Allied Healthcare Products Inc. has a market cap of $29.8 million; its shares were traded at around $3.68 with and P/S ratio of 0.6. AHPI is in the portfolios of Chuck Royce of Royce& Associates.

Highlight of Business Operations:

Allied had net sales of $11.6 million for the three months ended March 31, 2010, down $0.8 million, or 6.5%, from net sales of $12.4 million in the prior year same quarter. Customer orders of $10.6 million were $1.9 million lower than the prior year same quarter. Purchase order releases were only $1.0 million lower than in the prior year same quarter. Purchase order release times depend on the scheduling practices of individual customers, and do vary over time.

Income from operations was $140,035 for the three months ended March 31, 2010 compared to loss from operations of $0.7 million for the three months ended March 31, 2009. Allied had income before provision for income taxes in the third quarter of fiscal 2010 of $62,010, compared to a loss before benefit from income taxes in the third quarter of fiscal 2009 of $0.7 million. The Company recorded a tax provision of $24,480 for the three-months ended March 31, 2010 compared to a tax benefit of $0.3 million for the three months ended March 31, 2009.

Allied had net sales of $34.4 million for the nine months ended March 31, 2010, down $5.0 million, or 12.7%, from net sales of $39.4 million in the prior year same period.

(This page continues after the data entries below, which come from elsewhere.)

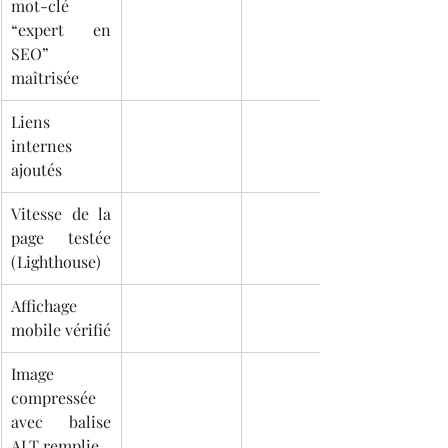
mot-clé 
“expert en 
SEO” 
maîtrisée
Liens 
internes 
ajoutés
Vitesse de la 
page testée 
(Lighthouse)
Affichage 
mobile vérifié
Image 
compressée 
avec balise 
ALT remplie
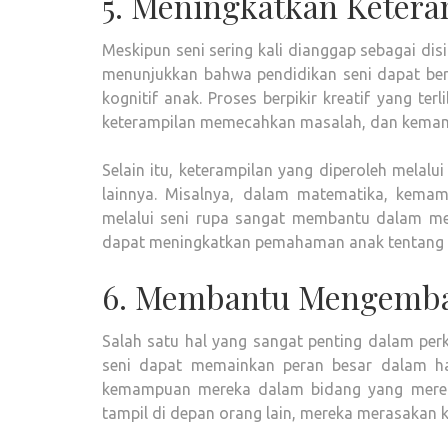
5. Meningkatkan Ketera
Meskipun seni sering kali dianggap sebagai disi
menunjukkan bahwa pendidikan seni dapat berk
kognitif anak. Proses berpikir kreatif yang t
keterampilan memecahkan masalah, dan kemampu
Selain itu, keterampilan yang diperoleh mela
lainnya. Misalnya, dalam matematika, kema
melalui seni rupa sangat membantu dalam m
dapat meningkatkan pemahaman anak tentang rit
6. Membantu Mengemba
Salah satu hal yang sangat penting dalam pe
seni dapat memainkan peran besar dalam ha
kemampuan mereka dalam bidang yang mereka 
tampil di depan orang lain, mereka merasakan 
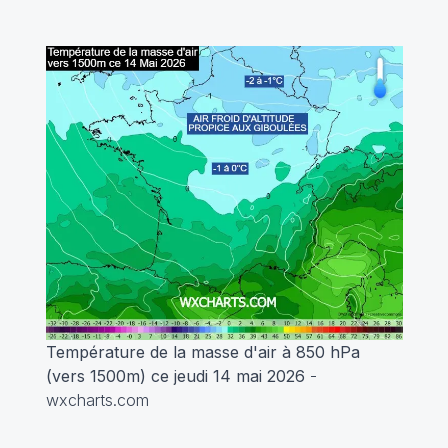
Température de la masse d'air à 850 hPa
(vers 1500m) ce jeudi 14 mai 2026
-
wxcharts.com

Customer orders of $33.1 million were $5.0 million lower than the prior year same period. Purchase order releases were $5.0 million lower than in the prior year same period. Purchase order release times depend on the scheduling practices of individual customers, and do vary over time.

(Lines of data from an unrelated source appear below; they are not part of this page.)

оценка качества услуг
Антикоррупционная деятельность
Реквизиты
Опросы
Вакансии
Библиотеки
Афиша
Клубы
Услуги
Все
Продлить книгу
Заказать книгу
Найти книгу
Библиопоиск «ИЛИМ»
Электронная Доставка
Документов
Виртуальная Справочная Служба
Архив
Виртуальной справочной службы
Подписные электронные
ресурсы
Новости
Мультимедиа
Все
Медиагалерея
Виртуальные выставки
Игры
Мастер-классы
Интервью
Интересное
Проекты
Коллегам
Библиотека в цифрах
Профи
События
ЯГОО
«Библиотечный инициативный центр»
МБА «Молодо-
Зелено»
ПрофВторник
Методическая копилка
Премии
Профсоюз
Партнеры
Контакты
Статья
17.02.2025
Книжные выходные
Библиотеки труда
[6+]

Selling, general and administrative expenses for the nine months ended March 31, 2010 were $9.2 million compared to selling, general and administrative expenses of $9.8 million for the nine months ended March 31 2009. Stock option expense increased approximately $0.6 million due to the grant of immediately vested stock options to the Company s President and CEO. This increase was offset by a decrease of approximately $0.6 million for compensation expense as a result of a reduction in the Company s workforce, a decrease of approximately $46,000 for recruiting expenses, and a decrease of approximately $80,000 for outside professional services compared to the same period of the prior year. Due to the low level of sales for the first nine months of fiscal 2010, sales commissions decreased $154,000 compared to the same period of the prior year. Additionally, selling expenses for business travel decreased approximately $210,000, vehicle expenses decreased approximately $40,000, and expenses for trade shows decreased approximately $110,000 compared to the same period of the prior year.

Loss from operations was $1.0 million for the nine months ended March 31, 2010 compared to loss from operations of $1.1 million for the nine months ended March 31, 2009. Interest income was $4,403 for the nine months ended March 31, 2010 compared to interest income of $54,155 for the nine months ended March 31, 2009. Allied had loss before benefit from income taxes in the first nine months of fiscal 2010 and fiscal 2009 of $1.1 million. The Company recorded a tax benefit of $0.4 million for the nine months ended March 31, 2010 and March 31, 2009.

The Company s working capital was $17.5 million at March 31, 2010 compared to $17.0 million at June 30, 2009. Cash increased $1.3 million and income taxes receivable increased $0.7 million. The current deferred income tax liability decreased $0.3 million and accrued liabilities decreased $0.3 million. At March 31, 2010 these increases in working capital were offset by a decrease in inventory of $0.7 million, a decrease in other current assets of $0.1 million, a $0.5 million increase in accounts payable and a decrease in accounts receivable of $0.8 million to $5.4 million at March 31, 2010. Accounts receivable as measured in days of sales outstanding (“DSO”) decreased to 42 DSO at March 31, 2010; down from 43 DSO at June 30, 2009.